Drogen
Anzahl jugendlicher Opfer steigt an
19.05.2009 | 16:53 Uhr 2009-05-19T16:53:00+0200Holzwickede. Für viele Menschen – auch Jugendliche – bestimmen Drogen das Leben. Aber warum nehmen gerade so viele Jugendliche Drogen? Und was für Konsequenzen hat das? Ich versuche, die wichtigsten Antworten zu geben.
In der Jugendzeit ist der Drogenkonsum am meisten verbreitet. Die Jugendlichen haben in der Pubertät allerhand Entwicklungsaufgaben zu bewältigen.

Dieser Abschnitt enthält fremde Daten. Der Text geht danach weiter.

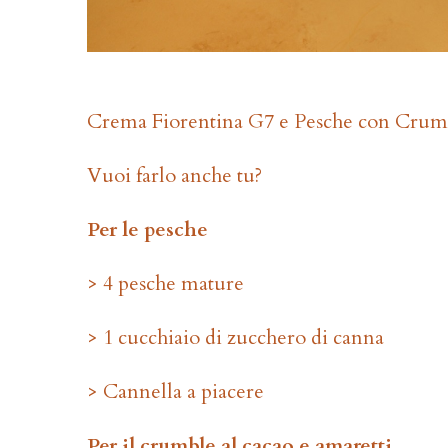
Crema Fiorentina G7 e Pesche con Crumble 
Vuoi farlo anche tu?
Per le pesche
> 4 pesche mature
> 1 cucchiaio di zucchero di canna
> Cannella a piacere
Per il crumble al cacao e amaretti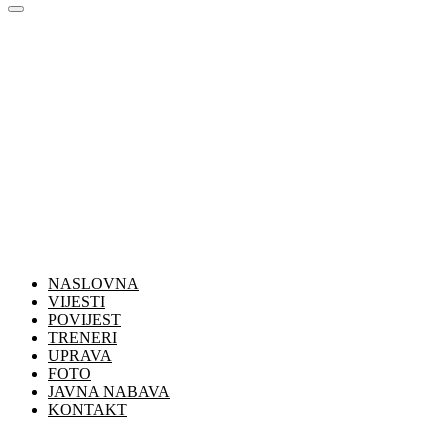
NASLOVNA
VIJESTI
POVIJEST
TRENERI
UPRAVA
FOTO
JAVNA NABAVA
KONTAKT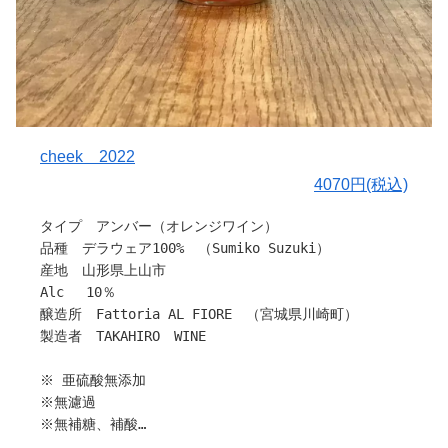
故郷でのワイン作りを通し、地元食材の循環や県外からの
観光など、地元に根付く既存のコミュニティを活性化させ
ることで、生まれ育った茨城へ還元ができるのではと日々
研修に励まれています。
作り手さんから
cheek 2022
〇ぶどうについて
4070円(税込)
TAKAHIRO WINEさんは山形県を中心に高品質ワイン用葡
萄を栽培している農家さんの葡萄を使用し、醸造を行って
タイプ アンバー（オレンジワイン）
います。
品種 デラウェア100% （Sumiko Suzuki）
産地 山形県上山市
〇醸造について
Alc 10％
スチューベンの果皮を取り除き、果実のみを使用し、樹脂
醸造所 Fattoria AL FIORE （宮城県川崎町）
タンクでゆっくり半年ほど寝かしせました。
製造者 TAKAHIRO WINE
〇味わいについて
※ 亜硫酸無添加
ネオマスカットを加えることにより、フルーティーなフレ
※無濾過
ーバーを足して、非常に飲みやすく、乾杯の一杯に相応し
※無補糖、補酸
い味わいです。
※生産本数282本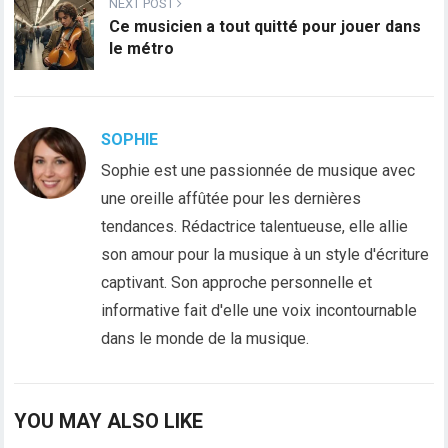
NEXT POST
Ce musicien a tout quitté pour jouer dans
le métro
SOPHIE
Sophie est une passionnée de musique avec
une oreille affûtée pour les dernières
tendances. Rédactrice talentueuse, elle allie
son amour pour la musique à un style d'écriture
captivant. Son approche personnelle et
informative fait d'elle une voix incontournable
dans le monde de la musique.
YOU MAY ALSO LIKE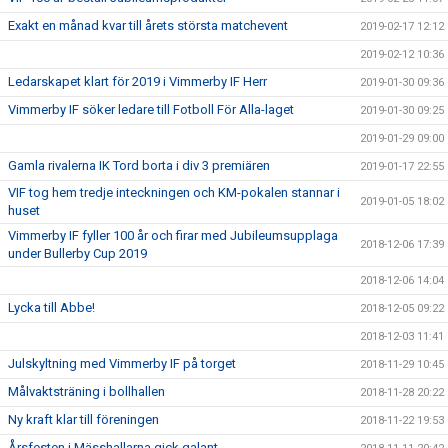
Exakt en månad kvar till årets största matchevent
2019-02-17 12:12
2019-02-12 10:36
Ledarskapet klart för 2019 i Vimmerby IF Herr
2019-01-30 09:36
Vimmerby IF söker ledare till Fotboll För Alla-laget
2019-01-30 09:25
2019-01-29 09:00
Gamla rivalerna IK Tord borta i div 3 premiären
2019-01-17 22:55
VIF tog hem tredje inteckningen och KM-pokalen stannar i
2019-01-05 18:02
huset
Vimmerby IF fyller 100 år och firar med Jubileumsupplaga
2018-12-06 17:39
under Bullerby Cup 2019
2018-12-06 14:04
Lycka till Abbe!
2018-12-05 09:22
2018-12-03 11:41
Julskyltning med Vimmerby IF på torget
2018-11-29 10:45
Målvaktsträning i bollhallen
2018-11-28 20:22
Ny kraft klar till föreningen
2018-11-22 19:53
Årsfesten i Mässhallarna gick galant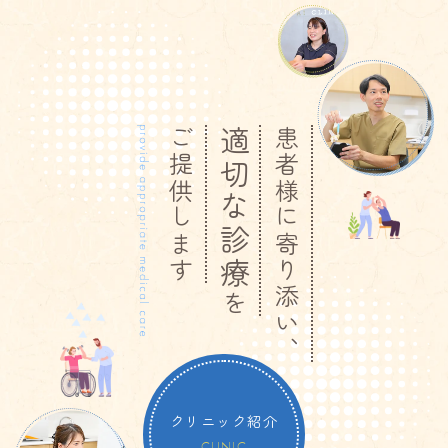
ご提供します
適切な診療
患者様に寄り添い、
を
クリニック紹介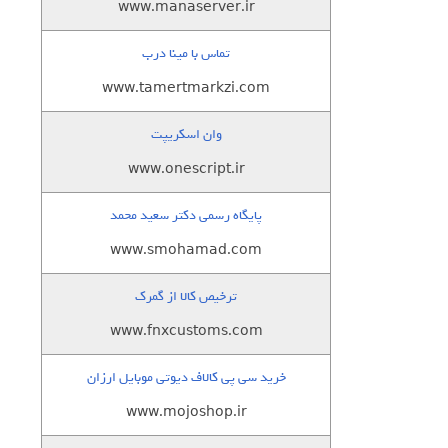
www.manaserver.ir
تماس با مینا درب
www.tamertmarkzi.com
وان اسکریپت
www.onescript.ir
پایگاه رسمی دکتر سعید محمد
www.smohamad.com
ترخیص کالا از گمرک
www.fnxcustoms.com
خرید سی پی کالاف دیوتی موبایل ارزان
www.mojoshop.ir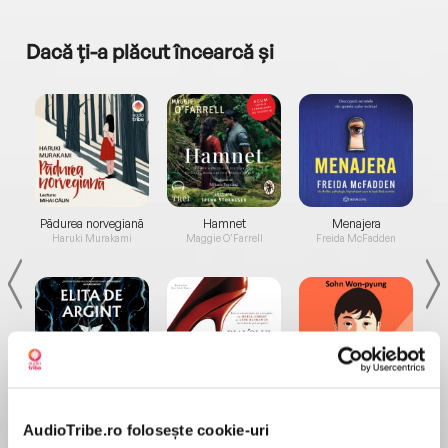
Dacă ți-a plăcut încearcă și
a...
Pădurea norvegiană
Hamnet
Menajera
I
Haruki Murakami
Maggie O'Farrell
Freida McFadden
Elita de Argint (Elita
Diavolul se îmbracă de
Migdală
de...
la...
Dani Francis
Lauren Weisberger
Sohn Won-pyung
AudioTribe.ro folosește cookie-uri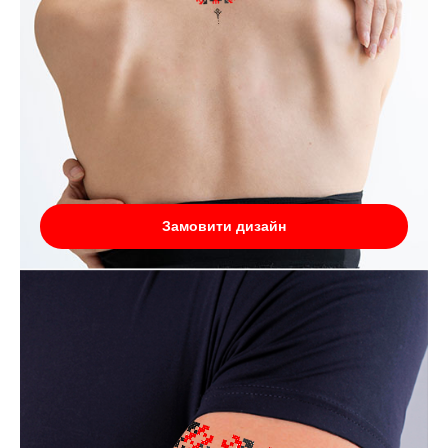
Замовити дизайн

Aus Angst, die Anforderungen ihrer Eltern oder ihrer Lehrer nicht erfüllen zu können, geraten Jugendliche unter Stress und greifen zur Droge. Die Droge versetzt sie dann in einen Rausch, der sie für kurze Zeit alles um sich herum vergessen lässt. Die Dauer dieser Zeit ist von der jeweiligen Droge abhängig.
Außer Stressbewältigung gibt es allerdings noch andere Gründe, zum Beispiel werden sie von Gleichaltrigen unter Druck gesetzt, sie sollten doch mal was Neues ausprobieren. Andernfalls werden sie als Weicheier dargestellt. Auch spielt das Elternhaus eine große Rolle. Haben die Jugendlichen Streit mit den Eltern, sondern sie sich extrem ab und oft wird auch aus Provokation zur Droge gegriffen.

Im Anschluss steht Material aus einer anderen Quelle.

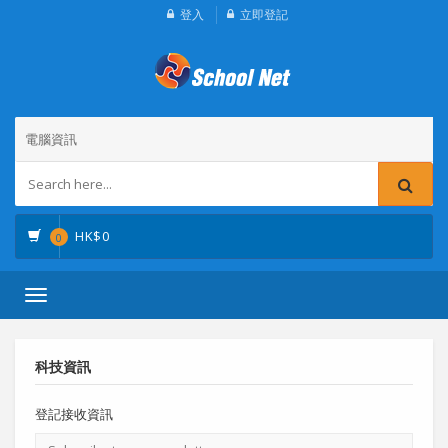
登入
立即登記
電腦資訊
HK$
0
0
Toggle
navigation
科技資訊
登記接收資訊
電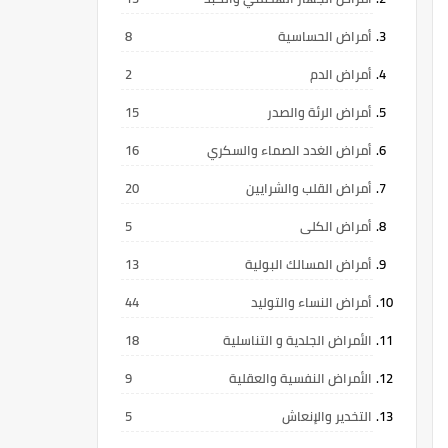
أمراض الحساسية
8
أمراض الدم
2
أمراض الرئة والصدر
15
أمراض الغدد الصماء والسكري
16
أمراض القلب والشرايين
20
أمراض الكلى
5
أمراض المسالك البولية
13
أمراض النساء والتوليد
44
الأمراض الجلدية و التناسلية
18
الأمراض النفسية والعقلية
9
التخدير والإنعاش
5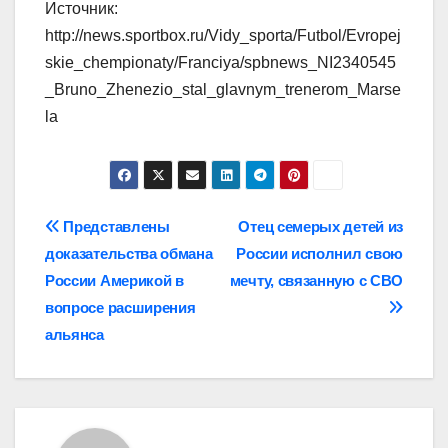
Источник:
http://news.sportbox.ru/Vidy_sporta/Futbol/Evropej
skie_chempionaty/Franciya/spbnews_NI2340545
_Bruno_Zhenezio_stal_glavnym_trenerom_Marse
la
Навигация
Представлены
Отец семерых детей из
доказательства обмана
России исполнил свою
по
России Америкой в
мечту, связанную с СВО
записям
вопросе расширения
альянса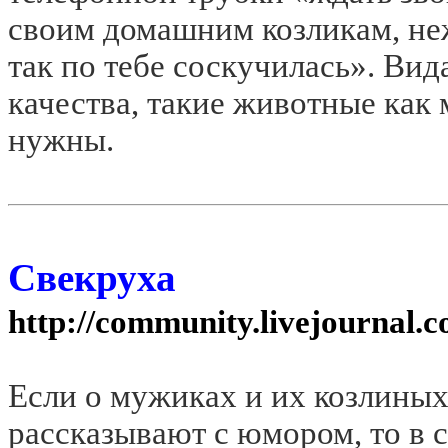
своим домашним козликам, не
так по тебе соскучилась». Вид
качества, такие животные как 
нужны.
Свекруха
http://community.livejournal.
Если о мужиках и их козлины
рассказывают с юмором, то в 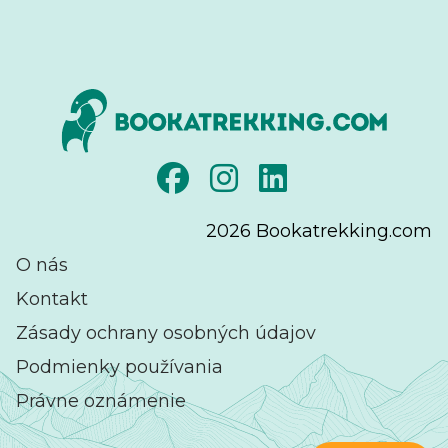
2026
Bookatrekking.com
O nás
Kontakt
Zásady ochrany osobných údajov
Podmienky používania
Právne oznámenie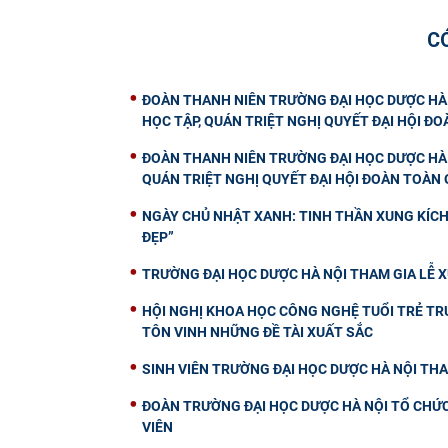
C
ĐOÀN THANH NIÊN TRƯỜNG ĐẠI HỌC DƯỢC HÀ 
HỌC TẬP, QUÁN TRIỆT NGHỊ QUYẾT ĐẠI HỘI ĐOÀ
ĐOÀN THANH NIÊN TRƯỜNG ĐẠI HỌC DƯỢC HÀ 
QUÁN TRIỆT NGHỊ QUYẾT ĐẠI HỘI ĐOÀN TOÀN Q
NGÀY CHỦ NHẬT XANH: TINH THẦN XUNG KÍCH 
ĐẸP”
TRƯỜNG ĐẠI HỌC DƯỢC HÀ NỘI THAM GIA LỄ X
HỘI NGHỊ KHOA HỌC CÔNG NGHỆ TUỔI TRẺ TRƯ
TÔN VINH NHỮNG ĐỀ TÀI XUẤT SẮC
SINH VIÊN TRƯỜNG ĐẠI HỌC DƯỢC HÀ NỘI THA
ĐOÀN TRƯỜNG ĐẠI HỌC DƯỢC HÀ NỘI TỔ CHỨC 
VIÊN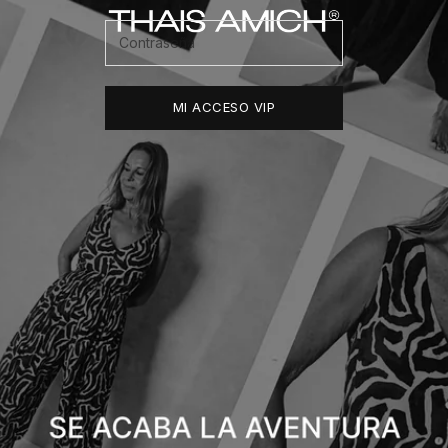
Thais Amich
MI ACCESO VIP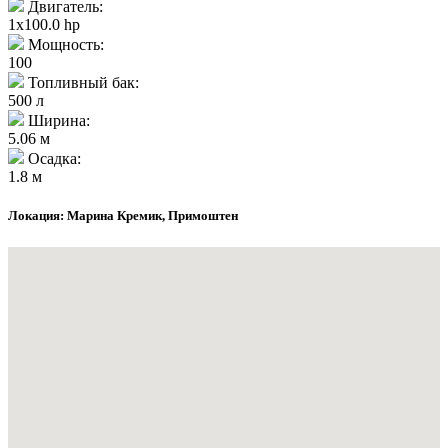
Двигатель:
1x100.0 hp
Мощность:
100
Топливный бак:
500 л
Ширина:
5.06 м
Осадка:
1.8 м
Локация: Марина Кремик, Примоштен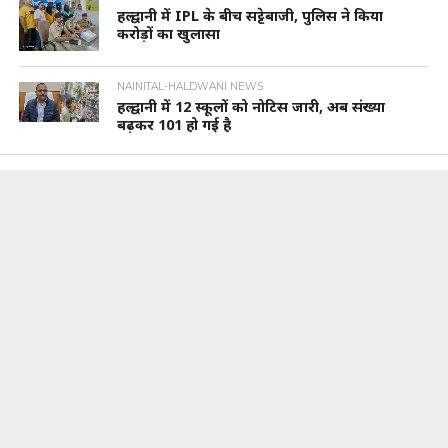
हल्द्वानी में IPL के बीच सट्टेबाजी, पुलिस ने किया
करोड़ों का खुलासा
NAINITAL-HALDWANI NEWS
हल्द्वानी में 12 स्कूलों को नोटिस जारी, अब संख्या
बढ़कर 101 हो गई है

Bei einer Studie wurden 597 Jugendliche zwischen 12 und 25 Jahren interviewt. Dabei stellte sich heraus, dass 21 Prozent von ihnen stark gefährdet, 55 Prozent gefährdet und 24 Prozent gering gefährdet sind. Ebenfalls konnte man der Studie entnehmen, dass der Gefährdungsgrad je höher ist, desto niedriger das Einstiegsalter in den Suchtmittelgenuss ist.
Die beliebtesten Drogen sind Alkohol, Nikotin und Cannabis, die von mehr als 50 Prozent der Jugendlichen konsumiert werden. LSD und Heroin hingegen werden von weniger als 10 Prozent aller Jugendlichen eingenommen.
Bei einer weiteren Langzeitstudie in der Münchener Suchtambulanz wurden 14-Jährige untersucht. Dabei stellte sich heraus, dass jeder zweite Teenager schon einen Rausch hatte und 27 Prozent täglich rauchen. Etwa 23 Prozent hat bereits Erfahrung mit Cannabis gemacht, 11 Prozent kiffen regelmäßig. Sogar 7 Prozent der Jugendlichen kiffen jeden Tag vor dem Unterricht.
Cirka 15 000 Kiffer gehen jährlich in Drogenberatungsstellen. Der Missbrauch von Drogen kann zur Folge haben, dass man lange unter Krebs leidet, eine schwere Behinderung davonträgt oder daran stirbt. Die Anzahl der Teenager, die wegen Drogen gestorben sind, ist 2003 bis 2005 von 12 auf 21 Prozent angestiegen.
Inka Eckebrecht,
Clara-Schumann-Gymnasium,
Holzwickede, Klasse 8c

17:29
Es ist ja nett das sich hier auch Schüjer zu relevanten Themen äußern. Zu dir nur soviel, Clara: der Konsum von Alkohol hat im vergangenen Jahr 57.000 Tote gefordert. Eine erschreckende Zahl, trotzdem fordert niemand ein Verbot von Alkohol. Im Gegenteil - bei Sportveranstaltungen wird mit staatlicher Genemigung (auch durch unsere Drogenbeauftragte Bätzing) massiv für Alkohol geworben. Die Zahlen weichen extrem ab von den Toten durch illegale Drogen: im Jahr 2008 waren es 1400. In der Hauptsache Heroin/Methadon Kosumenten.
Die Frage ist woher du Informationen hast die eine Krebserkrankung, oder gar eine Behinderung in den Raum stellen. Das ist Propagenda alla Anslinger.